Wie gesagt ich sehe nur die Tabellen der Car.xhtml aber nicht die Einträge aus der Datenbank die verbindung funktioniert aber...ihr wert mir echt eine Hilfe..


----------



## Husamoli345 (2. Nov 2020)

Schade das niemand was weiß...


----------



## kneitzel (2. Nov 2020)

Auf den ersten Blick sieht halt alles korrekt aus. Hast Du mal die Logfiles geprüft, ob da etwas gefunden wird? Hast Du mal ein Logging eingeführt um zu sehen, ob er z,B. die Datenbank abfragt?

Das wären so Ideen, die ich prüfen würde ...

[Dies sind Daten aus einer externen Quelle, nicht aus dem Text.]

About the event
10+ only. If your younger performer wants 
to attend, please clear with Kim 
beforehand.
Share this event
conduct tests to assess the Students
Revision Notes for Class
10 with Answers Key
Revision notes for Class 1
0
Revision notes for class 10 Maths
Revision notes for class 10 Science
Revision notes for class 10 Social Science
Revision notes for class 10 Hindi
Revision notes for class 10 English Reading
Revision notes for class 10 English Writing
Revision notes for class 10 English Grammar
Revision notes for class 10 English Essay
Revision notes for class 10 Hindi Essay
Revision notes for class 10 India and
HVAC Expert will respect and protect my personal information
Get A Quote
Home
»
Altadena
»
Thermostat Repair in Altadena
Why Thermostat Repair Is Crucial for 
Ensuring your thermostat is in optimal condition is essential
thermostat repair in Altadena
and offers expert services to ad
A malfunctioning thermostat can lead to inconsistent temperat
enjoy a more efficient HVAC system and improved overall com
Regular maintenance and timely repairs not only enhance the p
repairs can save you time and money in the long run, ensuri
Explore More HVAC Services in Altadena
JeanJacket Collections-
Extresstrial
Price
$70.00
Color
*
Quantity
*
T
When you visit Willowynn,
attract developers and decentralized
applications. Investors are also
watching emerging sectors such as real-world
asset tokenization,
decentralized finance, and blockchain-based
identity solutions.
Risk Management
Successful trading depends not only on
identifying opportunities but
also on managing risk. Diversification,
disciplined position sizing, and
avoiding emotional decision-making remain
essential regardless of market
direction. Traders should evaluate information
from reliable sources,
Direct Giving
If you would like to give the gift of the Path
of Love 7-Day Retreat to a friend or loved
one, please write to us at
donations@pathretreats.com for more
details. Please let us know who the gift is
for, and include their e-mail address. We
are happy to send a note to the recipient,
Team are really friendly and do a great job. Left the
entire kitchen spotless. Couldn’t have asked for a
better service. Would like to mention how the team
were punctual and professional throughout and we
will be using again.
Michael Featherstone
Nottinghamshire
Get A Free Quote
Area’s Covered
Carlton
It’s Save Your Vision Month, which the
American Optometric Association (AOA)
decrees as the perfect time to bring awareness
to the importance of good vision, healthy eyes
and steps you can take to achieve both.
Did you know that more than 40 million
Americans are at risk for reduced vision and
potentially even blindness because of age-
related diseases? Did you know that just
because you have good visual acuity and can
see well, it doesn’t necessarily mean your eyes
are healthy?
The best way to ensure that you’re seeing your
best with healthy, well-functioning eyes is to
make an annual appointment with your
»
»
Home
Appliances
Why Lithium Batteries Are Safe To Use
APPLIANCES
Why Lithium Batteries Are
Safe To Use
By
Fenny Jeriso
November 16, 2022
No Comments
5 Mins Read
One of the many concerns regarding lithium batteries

Ansonsten greifst Du mit dem Connection String auf die Datenbank postgres zu. Das ist die Datenbank, die die System Catalogs enthält. In der Regel wird man seine eigene Datenbank erzeugen in der man dann Tabellen und so anlegt. das wäre so das Einzige, das hier noch etwas auffällt bei Deinem Code...


----------



## mihe7 (2. Nov 2020)

Ich würde mal sagen, dass Dir einfach das XHTML-File angezeigt wird, weil das JSF-Servlet nicht greift:


Husamoli345 hat gesagt.:


> <url-pattern>/faces/*</url-pattern>



Änder das mal zu *.xhtml ab.


----------



## Husamoli345 (2. Nov 2020)

Hallo kneitzel ein Login habe ich ausgeführt die Datenbank funktioniert soweit.


----------



## Husamoli345 (2. Nov 2020)

Danke mihe7 für deine Antwort ich werd es sofort probieren.


----------



## mihe7 (2. Nov 2020)

Husamoli345 hat gesagt.:


> Danke mihe7 für deine Antwort ich werd es sofort probieren.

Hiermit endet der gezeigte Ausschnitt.